1. Ripple current value in control work
Aluminum electrolytic capacitors are used in pulsating circuits. The main factor causing power consumption and heating up is the ripple current (the ripple voltage for capacitors with smaller capacity). Generally, the failure rate and temperature curve provided are mostly in The measurement under ripple-free DC voltage only considers the leakage current, and the core temperature is almost the same as the ambient temperature. However, in practical applications, the heat generated by the ripple current can cause the core temperature to rise, reaching several tens of degrees Celsius at the highest. (The temperature rise of the core depends on the ambient temperature of the electrolytic capacitor and the control of the ripple current). Therefore, the high ripple current easily causes the electrolyte of the core to dry up and the capacitor fails early. At the same time, the long-term ripple current exceeds the specified value, which is also one of the factors that cause the capacitor explosion-proof valve to open.
2. Choose a capacitor with a smaller leakage current value
As a long-life electrolytic capacitor, in addition to the consideration of the above four additional factors, a capacitor of the same type with a particularly small leakage current must be selected in the selection. This shows that it has a higher quality oxide film and a suitable working electrolyte. Once the ambient temperature is high, the corresponding leakage current increases slowly. Otherwise, in the case of mutual influence, when the leakage current increases sharply, the internal temperature will rise, which in turn will cause the leakage current to rise again, and it will deteriorate until the thermal balance is lost and destroyed.

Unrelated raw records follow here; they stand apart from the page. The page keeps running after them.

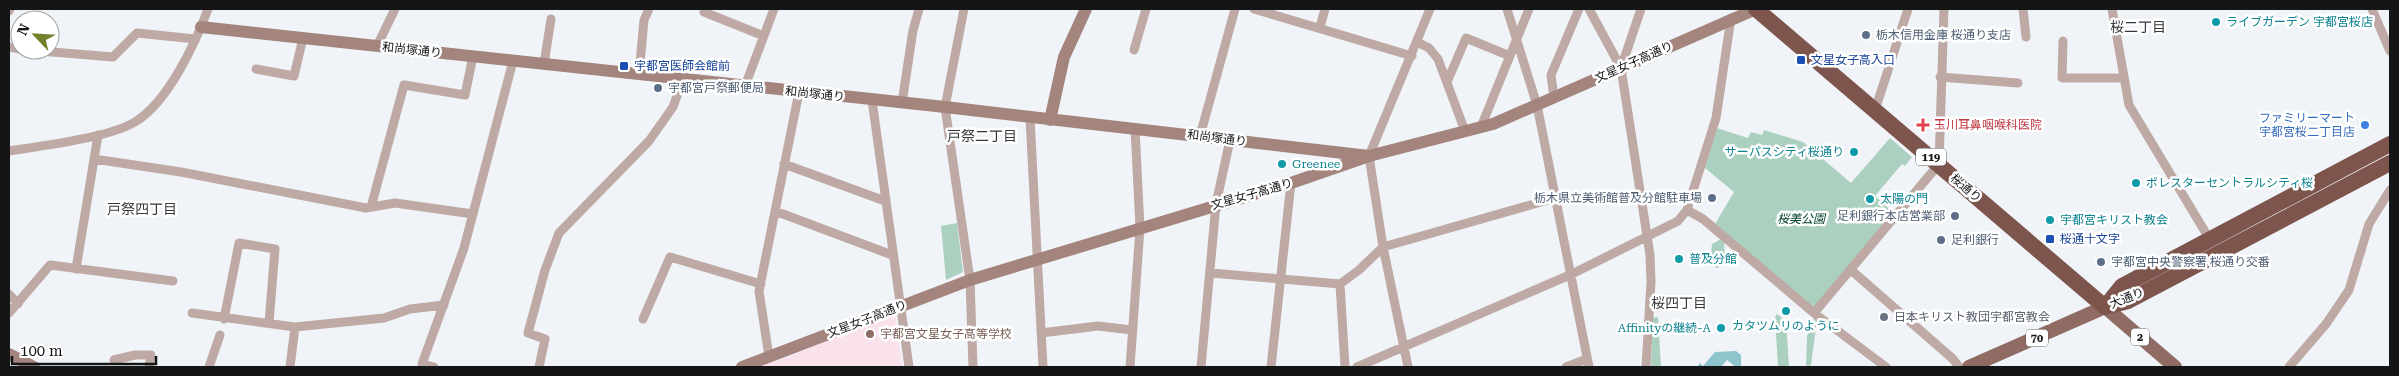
<svg xmlns="http://www.w3.org/2000/svg" width="2399" height="376" font-family="'Roboto Serif','Noto Sans JP',serif">
<style>
.education{fill:#fae2ed}
.green{fill:#acd0bf}
.water{fill:#8ec4cb}
.lines{fill:none;stroke-linecap:round;stroke-linejoin:round}
.street{stroke:#bea9a4;stroke-width:9}
.secondary{stroke:#a3857e;stroke-width:12}
.primary{stroke:#8f6b63;stroke-width:14}
.highway{stroke:#7e554c;stroke-width:16}
.culture-dot{fill:#0f9aa8;stroke:#fff;stroke-width:2}
.service-dot{fill:#5c6f8a;stroke:#fff;stroke-width:2}
.transit-dot{fill:#1a4fb4;stroke:#fff;stroke-width:2}
.health-dot{fill:#e0444e;stroke:#fff;stroke-width:2}
.shop-dot{fill:#3f7fe0;stroke:#fff;stroke-width:2}
.worship-dot{fill:#6b7280;stroke:#fff;stroke-width:2}
.education-dot{fill:#8d6e63;stroke:#fff;stroke-width:2}
.labels{text-anchor:middle;dominant-baseline:central;stroke-width:5;stroke-linejoin:round;paint-order:stroke}
.shield{fill:#fff;stroke:#5a5b5d;stroke-width:1}
.shield-label{font-size:11px;font-weight:bold;fill:#141517}
.culture-label{font-size:12px;fill:#0d838f;stroke:#fff;text-anchor:start}
.service-label{font-size:12px;fill:#4e5e75;stroke:#fff;text-anchor:start}
.street-label{font-size:12px;fill:#141517;stroke:#fff}
.transit-label{font-size:12px;fill:#164399;stroke:#fff;text-anchor:start}
.shop-label{font-size:12px;fill:#366cbe;stroke:#fff;text-anchor:end}
.health-label{font-size:12px;fill:#be3a42;stroke:#fff;text-anchor:start}
.park-label{font-size:12px;font-style:italic;fill:#00402c;stroke:#fff}
.worship-label{font-size:12px;fill:#5b616d;stroke:#fff;text-anchor:start}
.education-label{font-size:12px;fill:#785e54;stroke:#fff;text-anchor:start}
.neighbourhood-label{font-size:14px;fill:#35383b;stroke:#fff}
</style>
<rect width="100%" height="100%" fill="#f0f4f8"/>
<path class="education" d="M895 313 902 367H758L790 356Z"/>
<path class="green" d="M1717 128 1748 138 1751 132 1762 135 1764 130 1803 142 1851 183 1890 138 1912 157 1905 166 1902 164 1875 196 1895 214 1817 306H1811L1715 224 1734 192 1705 168Z
M957 223 963 272 946 280 941 226Z
M1721 239 1724 242 1725 260 1718 268 1710 265 1712 244Z
M1777 314 1786 321 1789 367H1778L1775 317Z
M1658 317 1661 367H1651L1653 318Z
M1814 318 1817 320 1811 365 1808 366 1806 365 1807 336Z"/>
<path class="water" d="M1736 351 1741 355V367H1736L1727 360 1721 367H1697L1700 363 1703 366 1715 352Z"/>
<g class="lines">
<path class="street" d="M964 9 945 107 970 280 973 367
M1254 9 1412 56
M1507 9 1537 105 1589 367
M1589 9 1621 68 1650 255 1651 281 1646 367
M2023 9 2026 37
M2112 9 2129 105 2210 240
M2372 9 2390 51
M9 11 10 9
M704 12 764 36
M1320 27 1325 9
M2063 41 2062 78H2124
M1417 42 1429 48 1438 59 1465 131
M377 46 395 9
M9 47 20 49
M28 50 113 57 137 33 195 39
M1134 50 1146 9
M544 64 551 19
M1621 68 1641 9
M256 69 294 76 303 38
M639 74 644 20 649 9
M1940 77 2018 83
M1447 82 1466 38 1510 56
M745 86 774 9
M1554 98 1551 75 1579 9
M872 100 909 367
M902 103 913 30 919 9
M1875 110 1908 9
M1030 118 1043 367
M1481 127 1529 9
M1200 136 1235 9
M9 151C41 146 108 138 135 122 168 102 195 44 208 9
M94 159 181 172 366 208 395 203 473 214
M784 164 885 201
M371 207 404 85 465 95 473 56
M1687 210 1703 219 1814 313 1886 367
M775 211 892 255
M76 269 98 135
M1851 270 1953 359 1959 367
M1211 273 1340 284 1359 270 1383 247 1555 198
M1340 284 1345 367
M9 294 18 304
M9 313 50 265 173 281
M192 313 295 327 384 318 410 309 444 305
M1814 313 1939 164 1944 9
M224 319 239 243 275 249 269 323
M643 319 670 257 761 284
M1041 333 1098 326 1132 330
M769 357 759 291 799 92
M114 360 135 355H151L149 367
M209 367 220 335
M290 367 295 327
M434 367 422 364 464 248 513 61
M539 367 545 339 528 333 545 270 559 233 649 141 673 107 683 79
M1130 367 1140 228 1135 129
M1201 367 1216 204 1230 140
M1271 367 1291 183
M1357 367 1572 274 1678 221 1687 210 1716 118 1731 18
M1408 367 1383 247 1369 156 1430 9
M1566 367 1587 359
M2289 367 2326 324 2349 290 2369 224 2390 190"/>
<path class="secondary" d="M201 27 945 107 1369 156
M1050 120 1064 57 1086 9
M9 354 34 367
M742 367 970 280 1291 183 1369 156 1493 124 1756 9"/>
<path class="primary" d="M1969 367 2105 307 2175 367"/>
<path class="highway" d="M1756 9 2105 307
M2105 307 2122 286 2390 144
M2105 307 2128 301 2390 163"/>
</g>
<g class="culture-dot">
<circle cx="2216" cy="22" r="5"/>
<circle cx="1854" cy="152" r="5"/>
<circle cx="1282" cy="164" r="5"/>
<circle cx="2136" cy="183" r="5"/>
<circle cx="1870" cy="199" r="5"/>
<circle cx="2050" cy="220" r="5"/>
<circle cx="1679" cy="259" r="5"/>
<circle cx="1786" cy="311" r="5"/>
<circle cx="1721" cy="328" r="5"/>
</g>
<g class="service-dot">
<circle cx="1866" cy="35" r="5"/>
<circle cx="658" cy="88" r="5"/>
<circle cx="1712" cy="198" r="5"/>
<circle cx="1955" cy="216" r="5"/>
<circle cx="1941" cy="240" r="5"/>
<circle cx="2101" cy="262" r="5"/>
</g>
<g class="transit-dot">
<rect x="1796" y="55" width="10" height="10" rx="2.5"/>
<rect x="619" y="61" width="10" height="10" rx="2.5"/>
<rect x="2045" y="234" width="10" height="10" rx="2.5"/>
</g>
<path class="health-dot" d="M1920.5 117.5h5v5h5v5h-5v5h-5v-5h-5v-5h5z"/>
<circle class="shop-dot" cx="2365" cy="125" r="5"/>
<circle class="worship-dot" cx="1884" cy="317" r="5"/>
<circle class="education-dot" cx="870" cy="334" r="5"/>
<g class="labels">
<g class="shield">
<rect x="1916" y="148.5" width="30" height="17" rx="4"/>
<rect x="2131" y="328.5" width="18" height="17" rx="4"/>
<rect x="2026" y="329.5" width="22" height="17" rx="4"/>
</g>
<g class="shield-label">
<text x="1931" y="157">119</text>
<text x="2140" y="337">2</text>
<text x="2037" y="338">70</text>
</g>
<g class="culture-label">
<text x="2226" y="22">ライブガーデン 宇都宮桜店</text>
<text x="1844" y="152" text-anchor="end">サーパスシティ桜通り</text>
<text x="1292" y="164">Greenee</text>
<text x="2146" y="183">ポレスターセントラルシティ桜</text>
<text x="1880" y="199">太陽の門</text>
<text x="2060" y="220">宇都宮キリスト教会</text>
<text x="1689" y="259">普及分館</text>
<text x="1786" y="326" text-anchor="middle">カタツムリのように</text>
<text x="1711" y="328" text-anchor="end">Affinityの継続-A</text>
</g>
<g class="service-label">
<text x="1876" y="35">栃木信用金庫 桜通り支店</text>
<text x="668" y="88">宇都宮戸祭郵便局</text>
<text x="1702" y="198" text-anchor="end">栃木県立美術館普及分館駐車場</text>
<text x="1945" y="216" text-anchor="end">足利銀行本店営業部</text>
<text x="1951" y="240">足利銀行</text>
<text x="2111" y="262">宇都宮中央警察署 桜通り交番</text>
</g>
<g class="street-label">
<text transform="translate(412 50) rotate(6)">和尚塚通り</text>
<text transform="translate(1634 62) rotate(-24)">文星女子高通り</text>
<text transform="translate(815 94) rotate(6)">和尚塚通り</text>
<text transform="translate(1217 138) rotate(7)">和尚塚通り</text>
<text transform="translate(1966 188) rotate(41)">桜通り</text>
<text transform="translate(1252 194) rotate(-16)">文星女子高通り</text>
<text transform="translate(2127 298) rotate(-22)">大通り</text>
<text transform="translate(867 319) rotate(-21)">文星女子高通り</text>
</g>
<g class="transit-label">
<text x="1811" y="60">文星女子高入口</text>
<text x="634" y="66">宇都宮医師会館前</text>
<text x="2060" y="239">桜通十文字</text>
</g>
<g class="shop-label">
<text x="2355" y="118">ファミリーマート<tspan x="2355" dy="14">宇都宮桜二丁目店</tspan></text>
</g>
<g class="health-label">
<text x="1934" y="125">玉川耳鼻咽喉科医院</text>
</g>
<g class="park-label">
<text x="1801" y="219">桜美公園</text>
</g>
<g class="worship-label">
<text x="1894" y="317">日本キリスト教団宇都宮教会</text>
</g>
<g class="education-label">
<text x="880" y="334">宇都宮文星女子高等学校</text>
</g>
<g class="neighbourhood-label">
<text x="2138" y="27">桜二丁目</text>
<text x="982" y="136">戸祭二丁目</text>
<text x="142" y="209">戸祭四丁目</text>
<text x="1679" y="303">桜四丁目</text>
</g>
</g>
<rect width="2399" height="376" fill="none" stroke="#141517" stroke-width="20"/>
<g transform="translate(35 35) rotate(295)"><circle r="24" fill="#ffffff" stroke="#a1a1a2"/>
<path d="M0-4L9 19L0 12L-9 19Z" fill="#73812e"/>
<text y="-8" font-size="14" font-weight="bold" text-anchor="middle" fill="#141517">N</text>
</g>
<path d="M12 356v8h144v-8" fill="none" stroke="#141517" stroke-width="2.5"/>
<text x="20" y="356" font-size="15" fill="#141517" stroke="#ffffff" stroke-width="4" paint-order="stroke">100 m</text>
</svg>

3. Lower the upper limit of the rated voltage
Lowering the upper limit of the rated voltage, that is, reducing the working field strength of the dielectric oxide film, will be applicable to electrolytic capacitors. After the load is reduced by half, the life of the capacitor can be increased by as much as 2 orders of magnitude.
In fact, if the aluminum oxide film is damaged or corroded, the repair of the oxide film can only be carried out under the highest working voltage, and it is difficult to restore the oxide film thickness under the original formed voltage value. Therefore, excessively reducing the working voltage will affect the aluminum electrolytic capacitor. It is not the most appropriate measure.
4. Lower the ambient temperature
Lower the ambient temperature so that the electrolytic capacitor does not work at the upper limit temperature. In addition, the heating effect of the capacitor itself must be considered. This is particularly important for liquid electrolyte products. If a high temperature is generated, the leakage current will increase sharply, the gas will increase, and the shell will be in a state of rapid increase in internal pressure; in addition, the high temperature can accelerate the drying of the electrolyte and relatively shorten the product life. Therefore, for electrolytic capacitors requiring long life, the operating temperature should be controlled below 50°C, so that the corresponding life can be increased by about 1 to 2 orders of magnitude. For example, a computer capacitor that can work for 20 years at 45°C can only work for 1 to 2 years at 85°C. If it needs to be applied to the upper limit temperature (85℃), the core temperature of the capacitor should not exceed 95℃, and it depends on the nature of the selected working electrolyte. This high temperature effect is not as serious for solid tantalum capacitors as aluminum electrolytic capacitors, but it is certainly harmful.